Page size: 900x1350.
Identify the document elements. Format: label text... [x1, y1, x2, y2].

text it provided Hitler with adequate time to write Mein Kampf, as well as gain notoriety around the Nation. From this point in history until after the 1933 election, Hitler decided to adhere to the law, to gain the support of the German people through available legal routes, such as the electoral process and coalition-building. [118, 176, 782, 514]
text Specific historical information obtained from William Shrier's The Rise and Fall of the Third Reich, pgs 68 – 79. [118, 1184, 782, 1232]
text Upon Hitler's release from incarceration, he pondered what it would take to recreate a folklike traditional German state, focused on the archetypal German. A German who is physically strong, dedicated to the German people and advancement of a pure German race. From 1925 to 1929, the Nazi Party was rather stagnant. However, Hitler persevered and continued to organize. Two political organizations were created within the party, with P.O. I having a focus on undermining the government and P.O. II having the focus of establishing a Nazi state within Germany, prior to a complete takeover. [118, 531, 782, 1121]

* * * * * * * * *

WHAT YOU NEED TO DO: Rewrite the items above, changing every "incarceration" to "imprisonment" and leaving all else unchanged.

FULL OUTPUT:
Page size: 900x1350.
Identify the document elements. Format: label text... [x1, y1, x2, y2].

text it provided Hitler with adequate time to write Mein Kampf, as well as gain notoriety around the Nation. From this point in history until after the 1933 election, Hitler decided to adhere to the law, to gain the support of the German people through available legal routes, such as the electoral process and coalition-building. [118, 176, 782, 514]
text Specific historical information obtained from William Shrier's The Rise and Fall of the Third Reich, pgs 68 – 79. [118, 1184, 782, 1232]
text Upon Hitler's release from imprisonment, he pondered what it would take to recreate a folklike traditional German state, focused on the archetypal German. A German who is physically strong, dedicated to the German people and advancement of a pure German race. From 1925 to 1929, the Nazi Party was rather stagnant. However, Hitler persevered and continued to organize. Two political organizations were created within the party, with P.O. I having a focus on undermining the government and P.O. II having the focus of establishing a Nazi state within Germany, prior to a complete takeover. [118, 531, 782, 1121]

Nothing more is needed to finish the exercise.